■ Your instructions: Count the lines in the items below that contain the word "maison". Give only that number.

--

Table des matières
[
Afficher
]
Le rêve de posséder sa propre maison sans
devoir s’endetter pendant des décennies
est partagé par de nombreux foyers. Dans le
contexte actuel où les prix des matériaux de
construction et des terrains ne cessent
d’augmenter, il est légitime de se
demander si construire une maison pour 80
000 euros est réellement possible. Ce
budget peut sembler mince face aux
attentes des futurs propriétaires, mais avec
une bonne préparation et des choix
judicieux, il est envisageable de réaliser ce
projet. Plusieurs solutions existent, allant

--

■ Result below: 2